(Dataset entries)
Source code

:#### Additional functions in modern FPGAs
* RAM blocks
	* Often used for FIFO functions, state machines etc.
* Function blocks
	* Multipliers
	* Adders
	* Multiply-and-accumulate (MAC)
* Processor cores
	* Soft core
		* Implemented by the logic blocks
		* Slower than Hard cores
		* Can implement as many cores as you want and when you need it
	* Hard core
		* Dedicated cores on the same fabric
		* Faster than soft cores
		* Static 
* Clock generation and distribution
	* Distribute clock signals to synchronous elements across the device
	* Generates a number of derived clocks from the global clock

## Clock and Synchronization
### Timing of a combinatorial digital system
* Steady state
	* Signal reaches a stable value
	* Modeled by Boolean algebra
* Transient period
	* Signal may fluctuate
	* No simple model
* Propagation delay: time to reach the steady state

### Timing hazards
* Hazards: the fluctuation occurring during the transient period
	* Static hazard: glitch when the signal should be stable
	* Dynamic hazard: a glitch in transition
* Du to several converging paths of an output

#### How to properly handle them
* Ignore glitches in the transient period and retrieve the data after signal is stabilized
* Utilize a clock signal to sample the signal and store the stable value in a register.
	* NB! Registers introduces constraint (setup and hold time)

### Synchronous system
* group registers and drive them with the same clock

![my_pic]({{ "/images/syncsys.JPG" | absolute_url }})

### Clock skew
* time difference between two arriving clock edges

---

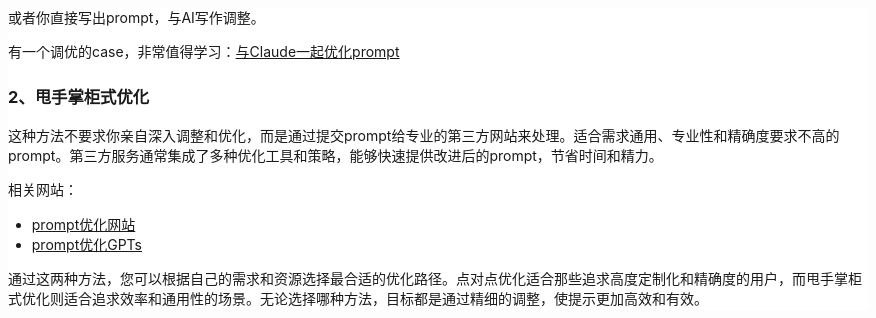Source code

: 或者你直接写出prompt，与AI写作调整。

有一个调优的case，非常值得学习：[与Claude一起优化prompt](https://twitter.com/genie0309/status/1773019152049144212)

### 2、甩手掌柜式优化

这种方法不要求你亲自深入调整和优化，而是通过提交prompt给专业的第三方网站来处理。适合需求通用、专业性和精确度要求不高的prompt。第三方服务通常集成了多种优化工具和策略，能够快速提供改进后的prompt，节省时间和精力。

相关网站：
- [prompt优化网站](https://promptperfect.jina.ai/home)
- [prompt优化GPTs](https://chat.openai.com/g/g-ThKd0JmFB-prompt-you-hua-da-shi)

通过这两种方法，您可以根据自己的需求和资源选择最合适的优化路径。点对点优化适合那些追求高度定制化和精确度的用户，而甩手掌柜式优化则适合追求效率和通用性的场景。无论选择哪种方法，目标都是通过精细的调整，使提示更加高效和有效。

- [Task brief] Please, from the entries above, set down exactly the lines from the one containing "across the device" through the one containing "No simple model", and only those.

- [Response for this exercise]
	* Distribute clock signals to synchronous elements across the device
	* Generates a number of derived clocks from the global clock

## Clock and Synchronization
### Timing of a combinatorial digital system
* Steady state
	* Signal reaches a stable value
	* Modeled by Boolean algebra
* Transient period
	* Signal may fluctuate
	* No simple model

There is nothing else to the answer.